→ How to complete this task:
Your task is to repeat the lines below exactly, excluding any pictures they contain.

==== Available data ====

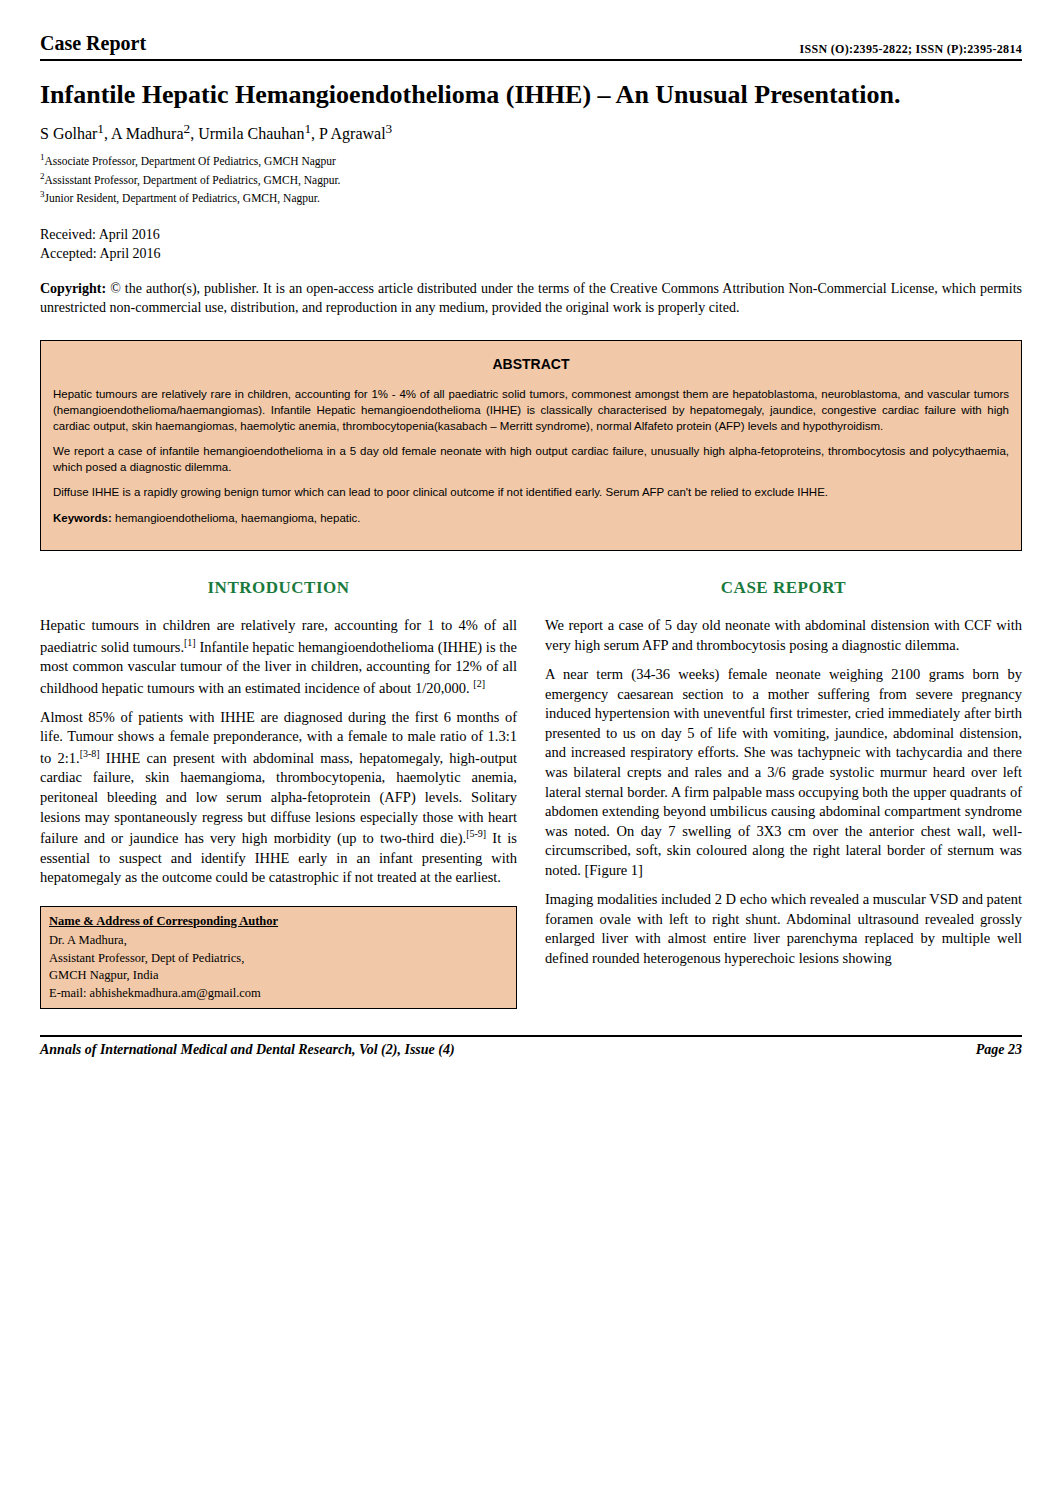Case Report
ISSN (O):2395-2822; ISSN (P):2395-2814
Infantile Hepatic Hemangioendothelioma (IHHE) – An Unusual Presentation.
S Golhar1, A Madhura2, Urmila Chauhan1, P Agrawal3
1Associate Professor, Department Of Pediatrics, GMCH Nagpur
2Assisstant Professor, Department of Pediatrics, GMCH, Nagpur.
3Junior Resident, Department of Pediatrics, GMCH, Nagpur.
Received: April 2016
Accepted: April 2016
Copyright: © the author(s), publisher. It is an open-access article distributed under the terms of the Creative Commons Attribution Non-Commercial License, which permits unrestricted non-commercial use, distribution, and reproduction in any medium, provided the original work is properly cited.
ABSTRACT
Hepatic tumours are relatively rare in children, accounting for 1% - 4% of all paediatric solid tumors, commonest amongst them are hepatoblastoma, neuroblastoma, and vascular tumors (hemangioendothelioma/haemangiomas). Infantile Hepatic hemangioendothelioma (IHHE) is classically characterised by hepatomegaly, jaundice, congestive cardiac failure with high cardiac output, skin haemangiomas, haemolytic anemia, thrombocytopenia(kasabach – Merritt syndrome), normal Alfafeto protein (AFP) levels and hypothyroidism.
We report a case of infantile hemangioendothelioma in a 5 day old female neonate with high output cardiac failure, unusually high alpha-fetoproteins, thrombocytosis and polycythaemia, which posed a diagnostic dilemma.
Diffuse IHHE is a rapidly growing benign tumor which can lead to poor clinical outcome if not identified early. Serum AFP can't be relied to exclude IHHE.
Keywords: hemangioendothelioma, haemangioma, hepatic.
INTRODUCTION
Hepatic tumours in children are relatively rare, accounting for 1 to 4% of all paediatric solid tumours.[1] Infantile hepatic hemangioendothelioma (IHHE) is the most common vascular tumour of the liver in children, accounting for 12% of all childhood hepatic tumours with an estimated incidence of about 1/20,000. [2]
Almost 85% of patients with IHHE are diagnosed during the first 6 months of life. Tumour shows a female preponderance, with a female to male ratio of 1.3:1 to 2:1.[3-8] IHHE can present with abdominal mass, hepatomegaly, high-output cardiac failure, skin haemangioma, thrombocytopenia, haemolytic anemia, peritoneal bleeding and low serum alpha-fetoprotein (AFP) levels. Solitary lesions may spontaneously regress but diffuse lesions especially those with heart failure and or jaundice has very high morbidity (up to two-third die).[5-9] It is essential to suspect and identify IHHE early in an infant presenting with hepatomegaly as the outcome could be catastrophic if not treated at the earliest.
Name & Address of Corresponding Author Dr. A Madhura,
Assistant Professor, Dept of Pediatrics,
GMCH Nagpur, India
E-mail: abhishekmadhura.am@gmail.com
CASE REPORT
We report a case of 5 day old neonate with abdominal distension with CCF with very high serum AFP and thrombocytosis posing a diagnostic dilemma.
A near term (34-36 weeks) female neonate weighing 2100 grams born by emergency caesarean section to a mother suffering from severe pregnancy induced hypertension with uneventful first trimester, cried immediately after birth presented to us on day 5 of life with vomiting, jaundice, abdominal distension, and increased respiratory efforts. She was tachypneic with tachycardia and there was bilateral crepts and rales and a 3/6 grade systolic murmur heard over left lateral sternal border. A firm palpable mass occupying both the upper quadrants of abdomen extending beyond umbilicus causing abdominal compartment syndrome was noted. On day 7 swelling of 3X3 cm over the anterior chest wall, well-circumscribed, soft, skin coloured along the right lateral border of sternum was noted. [Figure 1]
Imaging modalities included 2 D echo which revealed a muscular VSD and patent foramen ovale with left to right shunt. Abdominal ultrasound revealed grossly enlarged liver with almost entire liver parenchyma replaced by multiple well defined rounded heterogenous hyperechoic lesions showing
Annals of International Medical and Dental Research, Vol (2), Issue (4)
Page 23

====

→ Completed exercise:
Case Report
ISSN (O):2395-2822; ISSN (P):2395-2814
Infantile Hepatic Hemangioendothelioma (IHHE) – An Unusual Presentation.
S Golhar1, A Madhura2, Urmila Chauhan1, P Agrawal3
1Associate Professor, Department Of Pediatrics, GMCH Nagpur
2Assisstant Professor, Department of Pediatrics, GMCH, Nagpur.
3Junior Resident, Department of Pediatrics, GMCH, Nagpur.
Received: April 2016
Accepted: April 2016
Copyright: © the author(s), publisher. It is an open-access article distributed under the terms of the Creative Commons Attribution Non-Commercial License, which permits unrestricted non-commercial use, distribution, and reproduction in any medium, provided the original work is properly cited.
ABSTRACT
Hepatic tumours are relatively rare in children, accounting for 1% - 4% of all paediatric solid tumors, commonest amongst them are hepatoblastoma, neuroblastoma, and vascular tumors (hemangioendothelioma/haemangiomas). Infantile Hepatic hemangioendothelioma (IHHE) is classically characterised by hepatomegaly, jaundice, congestive cardiac failure with high cardiac output, skin haemangiomas, haemolytic anemia, thrombocytopenia(kasabach – Merritt syndrome), normal Alfafeto protein (AFP) levels and hypothyroidism.
We report a case of infantile hemangioendothelioma in a 5 day old female neonate with high output cardiac failure, unusually high alpha-fetoproteins, thrombocytosis and polycythaemia, which posed a diagnostic dilemma.
Diffuse IHHE is a rapidly growing benign tumor which can lead to poor clinical outcome if not identified early. Serum AFP can't be relied to exclude IHHE.
Keywords: hemangioendothelioma, haemangioma, hepatic.
INTRODUCTION
Hepatic tumours in children are relatively rare, accounting for 1 to 4% of all paediatric solid tumours.[1] Infantile hepatic hemangioendothelioma (IHHE) is the most common vascular tumour of the liver in children, accounting for 12% of all childhood hepatic tumours with an estimated incidence of about 1/20,000. [2]
Almost 85% of patients with IHHE are diagnosed during the first 6 months of life. Tumour shows a female preponderance, with a female to male ratio of 1.3:1 to 2:1.[3-8] IHHE can present with abdominal mass, hepatomegaly, high-output cardiac failure, skin haemangioma, thrombocytopenia, haemolytic anemia, peritoneal bleeding and low serum alpha-fetoprotein (AFP) levels. Solitary lesions may spontaneously regress but diffuse lesions especially those with heart failure and or jaundice has very high morbidity (up to two-third die).[5-9] It is essential to suspect and identify IHHE early in an infant presenting with hepatomegaly as the outcome could be catastrophic if not treated at the earliest.
Name & Address of Corresponding Author Dr. A Madhura,
Assistant Professor, Dept of Pediatrics,
GMCH Nagpur, India
E-mail: abhishekmadhura.am@gmail.com
CASE REPORT
We report a case of 5 day old neonate with abdominal distension with CCF with very high serum AFP and thrombocytosis posing a diagnostic dilemma.
A near term (34-36 weeks) female neonate weighing 2100 grams born by emergency caesarean section to a mother suffering from severe pregnancy induced hypertension with uneventful first trimester, cried immediately after birth presented to us on day 5 of life with vomiting, jaundice, abdominal distension, and increased respiratory efforts. She was tachypneic with tachycardia and there was bilateral crepts and rales and a 3/6 grade systolic murmur heard over left lateral sternal border. A firm palpable mass occupying both the upper quadrants of abdomen extending beyond umbilicus causing abdominal compartment syndrome was noted. On day 7 swelling of 3X3 cm over the anterior chest wall, well-circumscribed, soft, skin coloured along the right lateral border of sternum was noted. [Figure 1]
Imaging modalities included 2 D echo which revealed a muscular VSD and patent foramen ovale with left to right shunt. Abdominal ultrasound revealed grossly enlarged liver with almost entire liver parenchyma replaced by multiple well defined rounded heterogenous hyperechoic lesions showing
Annals of International Medical and Dental Research, Vol (2), Issue (4)
Page 23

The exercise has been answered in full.